Log monitoring implies using technology to avoid reading every single log message, with the benefit of catching more interesting events than if you were to read every single line!

Elasticsearch is a database API built on Apache Lucene’s indexing system; JSON formatted queries are submitted to Elasticsearch for specific documents, ranges of documents or aggregations of documents.

Visualisation of Elasticsearch’s data is handled by it’s sibling Kibana which enables you to filter down to the subset of documents you are interested in, it can show the documents in their entirety or plot them in graphs/charts. Kibana can handle basic visualisation but it can feel a bit clunky.

Grafana provides time-series visualisation, not only for Elasticsearch but all popular time-series databases. Its focus on time-series visualisation means the tool is typically easier to work with and has more options to tune your graphs than Kibana.

{% include toc.html %}

Elasticsearch

It is simpler to consider Elasticsearch as a database as the API and underlying Lucene indices are a part of the same system. Elasticsearch stores documents in a hierarchy of files, split in-part by which index and shard the document is in; using SSD on your Elasticsearch servers is a must, fast ones! Equally as important as disk speed is having a large number of fast CPUs and at least 64GiB RAM for a fully-scaled node.

Ingest with Logstash

Ingesting data into Elasticsearch either means your application is sending Elasticsearch-compatible JSON or you are parsing logs to be converted into Elasticsearch documents. Logstash is the CPU-heavy server which can recieve arbitrary log data and apply regexp-powered captures and transformations to dissect information from whichever format it comes in. As its name implies it can listen for syslogs and apply a series of filters and captures to extract the useful information and assign each piece to a field, whether that field be an integer, a fully searchable string or a whole-string keyword.

Logstash executes a combination of Perl-compatible Regular Expressions and Ruby plugins which it can scale vertically (Bigger box) very effectively; I have ingested half a terabyte of logs in around a day using this system with aprox. 300 lines of configuration. I certainly recommend Logstash over building a custom parser, as I have done that too and it took much longer to build and was significantly less efficient and slower.

Ruby is used minimally to fulfil operations more complicated than RegExp; My current systems don’t use custom Ruby files but do use several Ruby one-liners, these are included in the same config file as the RegExp’s which keeps things tidy. Most of these apply some simple math or do some conditional counting.

Kibana

If Elasticsearch is an API then Kibana is the front-end; It enables you to view documents as they arrive in the database, filter using either Lucene queries or the graphical drop-downs, which are dynamically populate with the fields from your documents.

The Discovery page shows a graph of document count over time, below is a list of the most recent documents represented as a list of fields, the option exists to view the raw JSON document. This page is useful for understanding the details of a logged event; The @timestamp tells you when it happened, the message gives you the whole message recieved, if you knew what this log looked like and you applied some Logstash parsing to it then a source_ip field could tell you where it originated, dest_ip tell you where it is going, transport tell you the protocol

The Visualise tool allows you to map any of your documents fields to a graph, bar chart, heatmap, etc. - If you just need to impress it can also generate a Word Cloud.
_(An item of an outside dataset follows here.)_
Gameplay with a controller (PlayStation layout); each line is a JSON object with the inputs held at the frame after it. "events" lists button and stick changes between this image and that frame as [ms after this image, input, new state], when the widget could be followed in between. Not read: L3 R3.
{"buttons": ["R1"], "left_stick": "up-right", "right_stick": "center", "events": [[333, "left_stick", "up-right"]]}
While Kibana has visualisation capabilities, the software is better suited to search and filtering to understand an event than it is for visualisations. This may change over time as Elastic has started work a couple experimental features to improve its visualisation in both time-series and anomaly detection domains.

Grafana

Grafana is the go-to time-series visualisation tool; It integrates with any supported database and enables the user to easily make graphs using the filtering capabilities of the target database. Elasticsearch support in Grafana matches Kibana, in that the user can use drop-down menus to select fields & values or enter a Lucene query.

As with Kibana you are able to set an exact timespan for your graphs, with an automatic refresh if you are watching live metrics. Alerting can be configured on any graph, from which Grafana can send messages via many channels such as email or Slack with snapshot of the graph and information on the thresholds being exceeded.

Graphs are created in Dashboards which allow for logical grouping of related metrics; To reduce duplicate effort Grafana provides templating capabilities to allow graphs to be configured based on automatically generated lists of keys pulled from your datasource. A common example of this is for a dashboard to contain all relevant graphs for a type of server, then for a template variable to be used as the filter value in the underlying queries.

Should you deploy Grafana to a large enterprise you will find the user management capabilities in Grafana v5+ are very useful, a full Admin/Edit/View ACL system exists for Teams and individuals users of the system.